Laura Lee didn't share any strong bonds on the Yellowjackets team until she found a kindred spirit in Lottie — and she's still haunted by her death even to this day. Laura Lee makes two surprising appearances in Yellowjackets season 2, during Lottie's visions in 1996 and 2021. Adult Lottie's Yellowjackets season 2 Laura Lee vision saw Lottie on the scene of Travis' (Andres Soto) suicide. When Lottie tried to get Travis down from hanging himself permanently, the crane remote malfunctioned, and she turned to see a decomposing Laura Lee screaming at her. This speaks to the culpability she feels in Laura Lee's death.

Since Lottie foresaw her death and did nothing to stop her from flying the plane, she blames herself for her friend's demise. Teen Lottie encounters the hallucinated plane again while she's in a hunting competition with Natalie (Sophie Thatcher). She has a vision where she enters the plane and climbs down a hatch to find herself in a mall. She encounters Laura Lee and the remaining survivors in the food court, who proceed to make her feel insecure, foreshadowing her passing the leadership to Natalie in the season 2 finale. Laura Lee remains kind, however, and pushes Lottie out of the vision before she freezes to death.
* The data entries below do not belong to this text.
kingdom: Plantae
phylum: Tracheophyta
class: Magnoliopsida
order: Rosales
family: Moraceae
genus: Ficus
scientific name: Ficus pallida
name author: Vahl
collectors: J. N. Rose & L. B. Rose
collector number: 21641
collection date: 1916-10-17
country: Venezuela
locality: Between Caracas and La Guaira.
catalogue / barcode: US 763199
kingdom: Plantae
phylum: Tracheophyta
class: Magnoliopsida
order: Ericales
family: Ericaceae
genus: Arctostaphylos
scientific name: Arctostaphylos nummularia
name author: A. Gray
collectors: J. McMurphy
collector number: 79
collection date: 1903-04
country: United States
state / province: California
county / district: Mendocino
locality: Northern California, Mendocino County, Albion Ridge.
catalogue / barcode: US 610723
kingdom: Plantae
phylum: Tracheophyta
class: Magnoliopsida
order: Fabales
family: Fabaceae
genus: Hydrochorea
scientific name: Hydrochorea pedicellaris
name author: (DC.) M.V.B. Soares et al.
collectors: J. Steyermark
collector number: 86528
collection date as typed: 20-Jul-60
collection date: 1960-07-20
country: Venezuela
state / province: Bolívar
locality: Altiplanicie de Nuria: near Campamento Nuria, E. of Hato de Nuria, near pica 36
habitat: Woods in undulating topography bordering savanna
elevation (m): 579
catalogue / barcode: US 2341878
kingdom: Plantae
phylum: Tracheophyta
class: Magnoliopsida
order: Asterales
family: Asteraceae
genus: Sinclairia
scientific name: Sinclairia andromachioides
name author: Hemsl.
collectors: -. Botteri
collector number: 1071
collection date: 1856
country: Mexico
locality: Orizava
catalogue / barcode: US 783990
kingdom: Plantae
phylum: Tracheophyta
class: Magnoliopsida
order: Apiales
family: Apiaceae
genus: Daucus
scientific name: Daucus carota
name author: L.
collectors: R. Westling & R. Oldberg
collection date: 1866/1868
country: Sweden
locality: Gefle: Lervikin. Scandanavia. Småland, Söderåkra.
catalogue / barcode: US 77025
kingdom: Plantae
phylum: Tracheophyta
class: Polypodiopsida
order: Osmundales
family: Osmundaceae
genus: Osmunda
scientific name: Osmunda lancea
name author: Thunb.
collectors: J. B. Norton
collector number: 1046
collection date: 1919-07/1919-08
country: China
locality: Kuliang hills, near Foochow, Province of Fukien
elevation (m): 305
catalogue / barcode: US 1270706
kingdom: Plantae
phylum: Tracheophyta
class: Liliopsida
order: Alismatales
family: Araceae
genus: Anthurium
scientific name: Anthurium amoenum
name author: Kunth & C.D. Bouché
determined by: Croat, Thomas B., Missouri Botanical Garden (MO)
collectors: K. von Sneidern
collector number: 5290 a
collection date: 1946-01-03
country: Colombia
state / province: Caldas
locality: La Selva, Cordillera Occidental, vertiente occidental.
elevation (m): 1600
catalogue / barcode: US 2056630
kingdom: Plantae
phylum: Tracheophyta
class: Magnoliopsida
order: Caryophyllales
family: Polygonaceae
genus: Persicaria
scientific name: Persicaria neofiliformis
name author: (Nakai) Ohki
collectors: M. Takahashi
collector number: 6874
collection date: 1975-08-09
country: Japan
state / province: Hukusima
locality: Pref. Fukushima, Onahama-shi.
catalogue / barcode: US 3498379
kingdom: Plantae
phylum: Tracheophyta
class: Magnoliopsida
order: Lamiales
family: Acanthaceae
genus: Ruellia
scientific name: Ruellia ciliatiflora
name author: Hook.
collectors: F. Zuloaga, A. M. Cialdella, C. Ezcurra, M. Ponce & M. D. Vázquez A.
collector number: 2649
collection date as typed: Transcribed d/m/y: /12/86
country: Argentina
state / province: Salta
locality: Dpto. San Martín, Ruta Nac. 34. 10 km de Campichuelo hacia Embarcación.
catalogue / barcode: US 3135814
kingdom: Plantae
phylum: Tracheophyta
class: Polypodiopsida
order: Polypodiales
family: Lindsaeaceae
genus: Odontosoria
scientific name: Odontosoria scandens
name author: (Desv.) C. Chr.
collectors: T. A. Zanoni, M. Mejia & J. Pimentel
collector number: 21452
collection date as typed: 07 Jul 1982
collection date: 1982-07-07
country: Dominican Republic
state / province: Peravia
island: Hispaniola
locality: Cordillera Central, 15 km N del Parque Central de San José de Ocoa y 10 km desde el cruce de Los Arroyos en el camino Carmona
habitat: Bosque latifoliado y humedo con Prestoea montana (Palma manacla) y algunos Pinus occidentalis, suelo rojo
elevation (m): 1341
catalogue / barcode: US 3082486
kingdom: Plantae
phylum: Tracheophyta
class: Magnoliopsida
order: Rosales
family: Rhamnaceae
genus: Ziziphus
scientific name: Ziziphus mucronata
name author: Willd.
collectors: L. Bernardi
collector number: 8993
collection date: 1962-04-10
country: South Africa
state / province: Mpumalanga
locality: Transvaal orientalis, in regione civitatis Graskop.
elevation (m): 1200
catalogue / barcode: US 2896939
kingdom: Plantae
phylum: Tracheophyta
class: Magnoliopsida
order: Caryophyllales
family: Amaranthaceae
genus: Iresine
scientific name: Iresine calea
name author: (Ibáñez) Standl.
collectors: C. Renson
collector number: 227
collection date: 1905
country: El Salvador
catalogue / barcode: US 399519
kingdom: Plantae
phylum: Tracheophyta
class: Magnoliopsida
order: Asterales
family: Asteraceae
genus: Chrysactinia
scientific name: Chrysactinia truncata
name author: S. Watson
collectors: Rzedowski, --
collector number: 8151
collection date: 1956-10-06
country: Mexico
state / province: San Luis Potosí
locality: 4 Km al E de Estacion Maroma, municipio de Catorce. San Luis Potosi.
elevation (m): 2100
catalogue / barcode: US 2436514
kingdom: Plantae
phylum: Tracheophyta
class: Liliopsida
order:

The Yellowjackets Teddy Bear Scene Almost Didn’t Happen

Laura looking overwhelmed in Yellowjackets

Audiences would be shocked to find out that Laura Lee technically wasn't supposed to make it past the Yellowjackets pilot episode. In an interview with Collider, adult Shauna actress Melanie Lynskey opened up about how incredible it was to work with such a talented ensemble cast. Each actor and actress in Yellowjackets, no matter how small their role, manages to make their character completely their own. It was at this point that Lynskey revealed that showrunners originally intended for Laura Lee to die in the plane crash. However, they were so impressed with actor Jane Widdop's table read, that they decided to give Laura Lee a bigger part.

"It was a little part — and then, I don’t know if this is public knowledge, but they were not supposed to make it past the plane crash and were so impressive in the table read and in the pilot that then they were brought along," Lynskey stated. Considering how large a role Laura Lee played in the overall Yellowjackets story and Lottie's descent into supernatural leanings, it's nearly impossible to imagine how the show would've looked without Widdop's involvement. This means that in the earliest stages of development, the Yellowjackets teddy bear scene wouldn't have happened, and foreshadowing of the wilderness' power would've had to come later.